# PROBLEM STATEMENT
The records below are to be returned exactly as written, minus their pictures.

# RECORDS
===============

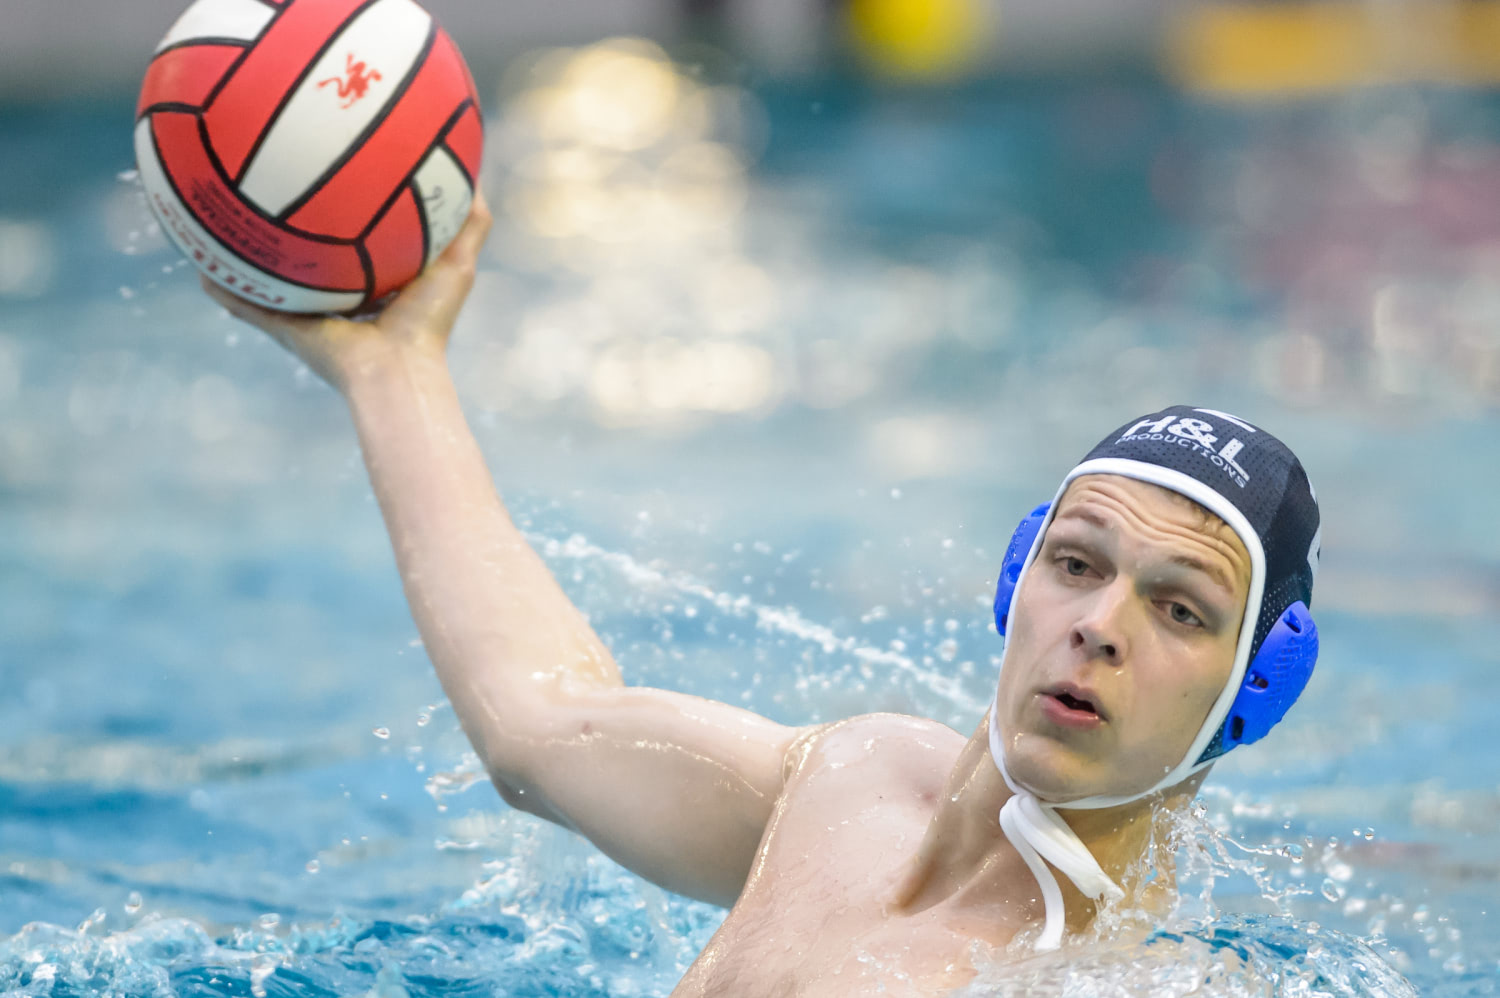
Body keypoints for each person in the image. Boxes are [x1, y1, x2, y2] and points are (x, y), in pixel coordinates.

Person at [204, 198, 1322, 995]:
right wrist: (393, 367)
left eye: (1181, 608)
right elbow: (534, 725)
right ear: (1014, 576)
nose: (1100, 624)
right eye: (1077, 562)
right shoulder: (850, 780)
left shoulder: (1118, 983)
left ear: (1255, 690)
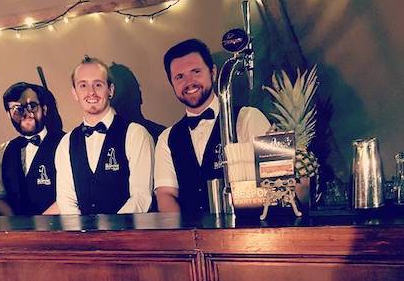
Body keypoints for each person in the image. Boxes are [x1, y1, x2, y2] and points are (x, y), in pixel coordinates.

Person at [154, 38, 271, 213]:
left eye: (196, 71)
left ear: (213, 72)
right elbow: (166, 194)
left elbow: (272, 183)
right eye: (179, 77)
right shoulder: (167, 139)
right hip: (192, 236)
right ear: (172, 83)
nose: (189, 82)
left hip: (247, 233)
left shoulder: (247, 118)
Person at [55, 57, 153, 215]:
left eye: (98, 84)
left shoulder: (136, 134)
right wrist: (84, 235)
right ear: (74, 93)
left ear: (111, 90)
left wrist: (109, 236)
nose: (91, 92)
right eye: (83, 85)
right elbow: (66, 200)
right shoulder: (66, 143)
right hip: (82, 237)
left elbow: (141, 198)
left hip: (128, 236)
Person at [0, 82, 65, 216]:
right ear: (9, 115)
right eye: (17, 109)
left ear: (44, 109)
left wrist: (39, 226)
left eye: (32, 106)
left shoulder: (66, 143)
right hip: (19, 233)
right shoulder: (2, 151)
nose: (26, 113)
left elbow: (71, 194)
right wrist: (17, 224)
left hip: (58, 230)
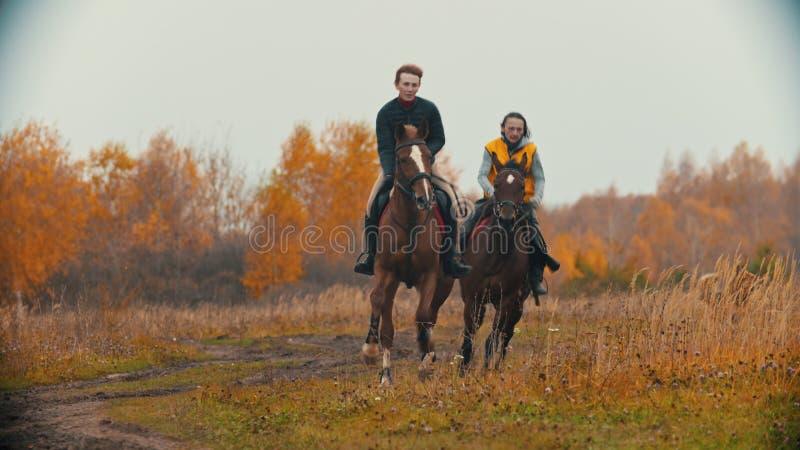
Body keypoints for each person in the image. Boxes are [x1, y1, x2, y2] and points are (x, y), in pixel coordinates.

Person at [354, 64, 471, 278]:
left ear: (419, 86)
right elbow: (385, 146)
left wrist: (426, 156)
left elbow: (439, 138)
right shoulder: (385, 113)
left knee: (450, 199)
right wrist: (389, 172)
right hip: (396, 166)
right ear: (397, 84)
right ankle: (369, 254)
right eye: (406, 84)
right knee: (373, 203)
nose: (410, 88)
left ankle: (452, 256)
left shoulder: (430, 109)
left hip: (424, 165)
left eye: (414, 85)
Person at [461, 112, 560, 295]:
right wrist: (492, 192)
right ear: (503, 128)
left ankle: (535, 276)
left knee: (535, 236)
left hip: (521, 203)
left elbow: (539, 178)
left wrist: (536, 198)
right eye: (511, 128)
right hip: (493, 199)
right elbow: (482, 175)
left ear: (524, 131)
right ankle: (456, 264)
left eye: (519, 129)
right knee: (466, 226)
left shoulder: (531, 150)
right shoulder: (491, 147)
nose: (514, 132)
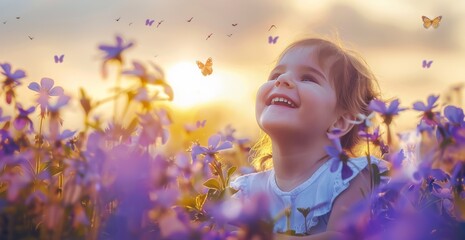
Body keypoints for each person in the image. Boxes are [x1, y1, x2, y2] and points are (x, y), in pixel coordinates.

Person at [230, 37, 389, 240]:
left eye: (308, 78)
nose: (282, 80)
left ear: (340, 121)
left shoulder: (351, 177)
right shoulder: (247, 190)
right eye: (276, 74)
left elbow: (344, 236)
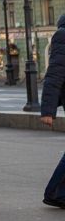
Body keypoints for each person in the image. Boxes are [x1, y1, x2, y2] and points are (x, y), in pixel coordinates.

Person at [41, 14, 65, 208]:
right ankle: (54, 192)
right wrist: (47, 111)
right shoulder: (62, 36)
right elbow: (55, 74)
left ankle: (57, 192)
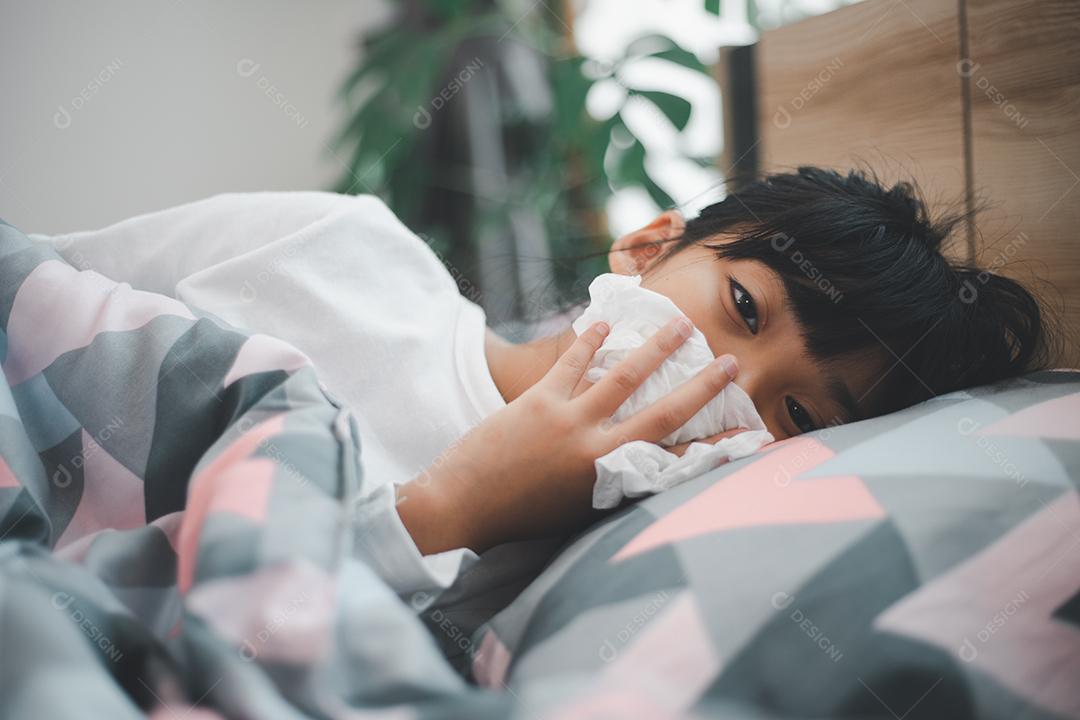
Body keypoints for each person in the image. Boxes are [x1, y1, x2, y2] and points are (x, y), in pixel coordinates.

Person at [36, 167, 1049, 594]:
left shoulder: (573, 563)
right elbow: (29, 288)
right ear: (651, 247)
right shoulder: (337, 249)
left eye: (792, 412)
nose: (727, 377)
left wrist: (445, 516)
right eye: (743, 307)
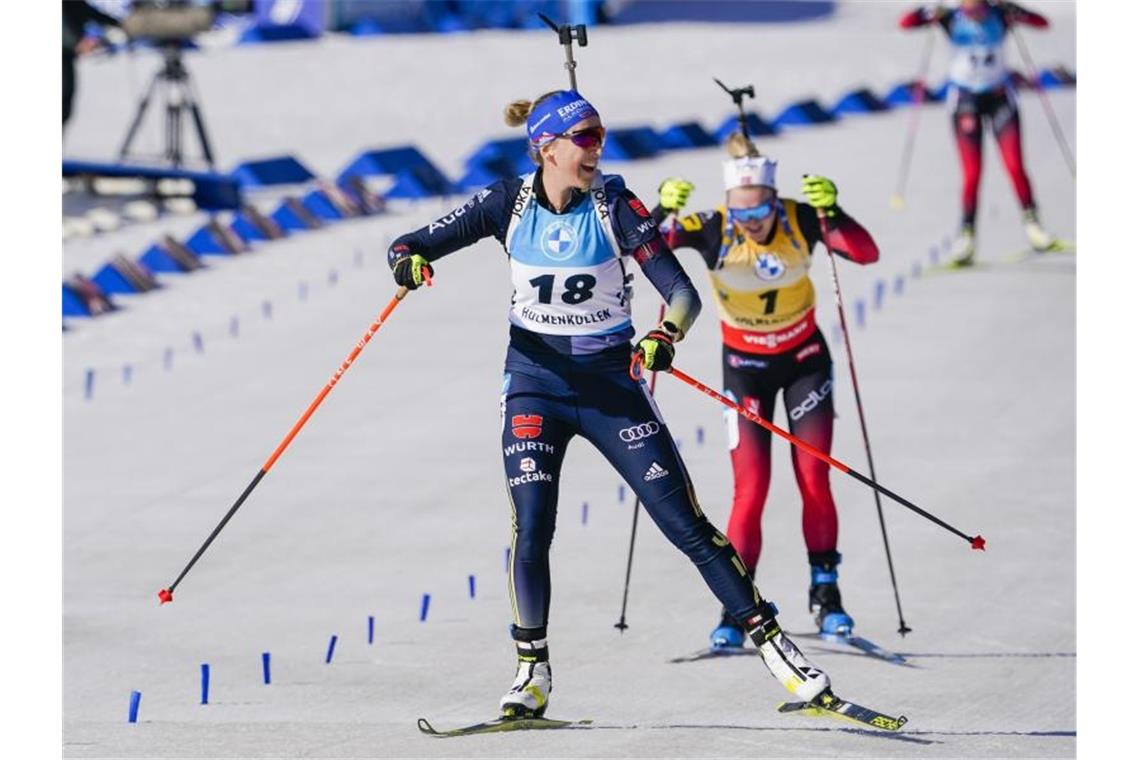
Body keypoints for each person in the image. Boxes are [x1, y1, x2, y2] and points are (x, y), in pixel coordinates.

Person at [387, 89, 835, 719]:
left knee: (685, 525)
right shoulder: (504, 203)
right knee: (532, 526)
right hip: (534, 385)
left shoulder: (616, 204)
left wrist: (665, 335)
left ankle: (778, 651)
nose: (599, 148)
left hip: (610, 387)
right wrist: (405, 264)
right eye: (586, 138)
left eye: (601, 135)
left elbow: (681, 292)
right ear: (548, 147)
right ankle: (531, 672)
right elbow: (411, 244)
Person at [652, 132, 879, 648]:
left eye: (760, 213)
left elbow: (865, 252)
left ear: (775, 201)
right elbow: (639, 248)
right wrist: (659, 213)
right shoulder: (710, 227)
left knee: (814, 479)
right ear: (729, 203)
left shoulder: (800, 217)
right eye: (742, 213)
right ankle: (737, 606)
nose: (751, 223)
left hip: (804, 362)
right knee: (750, 491)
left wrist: (835, 212)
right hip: (745, 369)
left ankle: (827, 595)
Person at [899, 0, 1055, 265]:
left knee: (1015, 166)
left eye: (978, 7)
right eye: (967, 7)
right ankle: (967, 236)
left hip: (1000, 98)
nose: (974, 12)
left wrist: (1018, 12)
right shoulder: (950, 18)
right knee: (972, 174)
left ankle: (1033, 226)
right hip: (965, 101)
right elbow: (905, 23)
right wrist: (927, 11)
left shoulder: (1001, 14)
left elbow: (1042, 24)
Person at [63, 1, 122, 129]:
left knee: (65, 105)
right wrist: (75, 43)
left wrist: (120, 24)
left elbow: (87, 11)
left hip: (66, 58)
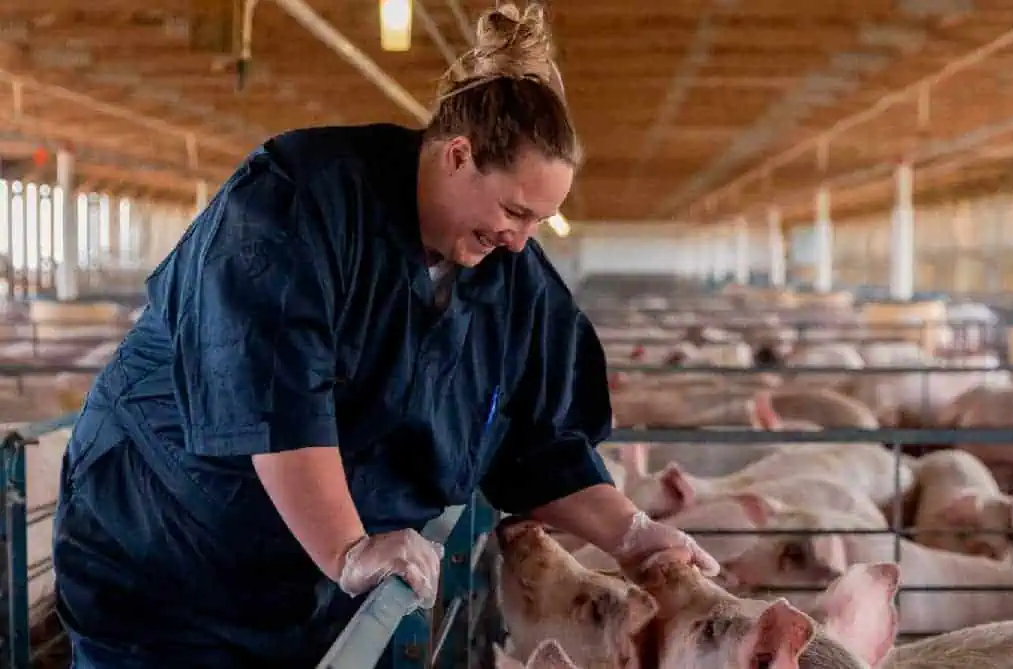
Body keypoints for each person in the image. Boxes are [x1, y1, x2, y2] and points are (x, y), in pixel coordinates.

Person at [50, 4, 717, 667]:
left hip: (301, 593)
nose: (520, 239)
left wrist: (632, 533)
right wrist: (348, 548)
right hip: (165, 557)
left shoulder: (513, 280)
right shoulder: (294, 205)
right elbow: (275, 397)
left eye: (539, 221)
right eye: (515, 209)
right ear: (458, 155)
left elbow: (539, 444)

===============

# RESULT OF THIS EXERCISE
Body keypoints for each person in the image. Boxes are [x1, y1, x2, y2] and points are (x, y), in pixel coordinates.

Person at [204, 198, 1322, 995]:
right wrist: (393, 367)
left eye: (1181, 608)
right elbow: (534, 725)
right ear: (1014, 576)
nose: (1100, 624)
right eye: (1077, 562)
right shoulder: (850, 780)
left shoulder: (1118, 983)
left ear: (1255, 690)
Body keypoints for each person in the image. Boxes are [x1, y1, x2, y2] and points are (x, y), in pixel coordinates.

Person at [154, 38, 271, 213]:
left eye: (196, 71)
left ear: (213, 72)
right elbow: (166, 194)
left elbow: (272, 183)
right eye: (179, 77)
right shoulder: (167, 139)
right hip: (192, 236)
right ear: (172, 83)
nose: (189, 82)
left hip: (247, 233)
left shoulder: (247, 118)
Person at [55, 57, 153, 215]:
left eye: (98, 84)
left shoulder: (136, 134)
right wrist: (84, 235)
right ear: (74, 93)
left ear: (111, 90)
left wrist: (109, 236)
nose: (91, 92)
right eye: (83, 85)
right elbow: (66, 200)
right shoulder: (66, 143)
right hip: (82, 237)
left elbow: (141, 198)
left hip: (128, 236)
Person at [0, 82, 65, 216]:
right ear: (9, 115)
right eye: (17, 109)
left ear: (44, 109)
left wrist: (39, 226)
left eye: (32, 106)
left shoulder: (66, 143)
right hip: (19, 233)
right shoulder: (2, 151)
nose: (26, 113)
left elbow: (71, 194)
right wrist: (17, 224)
left hip: (58, 230)
Body keypoints for each person in the image. Boxes are [x1, y1, x2, y2] and points are (x, y), in pixel coordinates.

Person at [354, 64, 471, 278]:
left ear: (419, 86)
right elbow: (385, 146)
left wrist: (426, 156)
left elbow: (439, 138)
right shoulder: (385, 113)
left knee: (450, 199)
right wrist: (389, 172)
right hip: (396, 166)
right ear: (397, 84)
right ankle: (369, 254)
right eye: (406, 84)
right knee: (373, 203)
nose: (410, 88)
left ankle: (452, 256)
left shoulder: (430, 109)
left hip: (424, 165)
left eye: (414, 85)
Person at [461, 112, 560, 295]:
right wrist: (492, 192)
right ear: (503, 128)
left ankle: (535, 276)
left knee: (535, 236)
left hip: (521, 203)
left elbow: (539, 178)
left wrist: (536, 198)
right eye: (511, 128)
right hip: (493, 199)
right elbow: (482, 175)
left ear: (524, 131)
right ankle: (456, 264)
left eye: (519, 129)
right knee: (466, 226)
left shoulder: (531, 150)
right shoulder: (491, 147)
nose: (514, 132)
Body keypoints for each person in the image. Boxes are [x1, y1, x2, y2] and points are (x, y), in pixel coordinates.

Person at [230, 37, 389, 240]:
left eye: (308, 78)
nose: (282, 80)
left ear: (340, 121)
left shoulder: (351, 177)
right shoulder: (247, 190)
right eye: (276, 74)
left elbow: (344, 236)
Body keypoints for each person in the image. Boxes are [x1, y1, x2, y2] and points are (x, y), in pixel coordinates.

Person at [41, 14, 65, 208]:
right ankle: (54, 192)
right wrist: (47, 111)
right shoulder: (62, 36)
right elbow: (55, 74)
left ankle: (57, 192)
Body keypoints for each person in the image. Boxes are [x1, y1, x2, y2] and points are (x, y), in pixel coordinates.

Person at [36, 167, 1049, 594]:
left shoulder: (573, 563)
right elbow: (29, 288)
right ear: (651, 247)
right shoulder: (337, 249)
left eye: (792, 412)
nose: (727, 377)
left wrist: (445, 516)
right eye: (743, 307)
Body keypoints for each person in the image. Boxes are [x1, y1, x2, y2] and points are (x, y), in pixel coordinates.

Person at [387, 89, 835, 719]:
left knee: (685, 525)
right shoulder: (504, 203)
right knee: (532, 526)
right hip: (534, 385)
left shoulder: (616, 204)
left wrist: (665, 335)
left ankle: (778, 651)
nose: (599, 148)
left hip: (610, 387)
right wrist: (405, 264)
right eye: (586, 138)
left eye: (601, 135)
left elbow: (681, 292)
right ear: (548, 147)
right ankle: (531, 672)
right elbow: (411, 244)
Person at [652, 132, 879, 648]:
left eye: (760, 213)
left elbow: (865, 252)
left ear: (775, 201)
right elbow: (639, 248)
right wrist: (659, 213)
right shoulder: (710, 227)
left knee: (814, 479)
right ear: (729, 203)
left shoulder: (800, 217)
right eye: (742, 213)
right ankle: (737, 606)
nose: (751, 223)
left hip: (804, 362)
right knee: (750, 491)
left wrist: (835, 212)
right hip: (745, 369)
left ankle: (827, 595)
Person at [899, 0, 1055, 265]:
left knee: (1015, 166)
left eye: (978, 7)
right eye: (967, 7)
right ankle: (967, 236)
left hip: (1000, 98)
nose: (974, 12)
left wrist: (1018, 12)
right shoulder: (950, 18)
right knee: (972, 174)
left ankle: (1033, 226)
right hip: (965, 101)
right elbow: (905, 23)
right wrist: (927, 11)
left shoulder: (1001, 14)
left elbow: (1042, 24)
Person at [63, 1, 122, 129]:
left knee: (65, 105)
right wrist: (75, 43)
left wrist: (120, 24)
left elbow: (87, 11)
left hip: (66, 58)
Body keypoints for each person in the image. Boxes are [x1, y1, x2, y2] and points are (x, y), in pixel coordinates.

Person at [50, 4, 717, 667]:
left hip: (301, 593)
nose: (520, 239)
left wrist: (632, 533)
right wrist: (348, 548)
right hip: (165, 557)
left shoulder: (513, 280)
right shoulder: (294, 205)
right elbow: (275, 397)
left eye: (539, 221)
right eye: (515, 209)
right ear: (458, 155)
left elbow: (539, 444)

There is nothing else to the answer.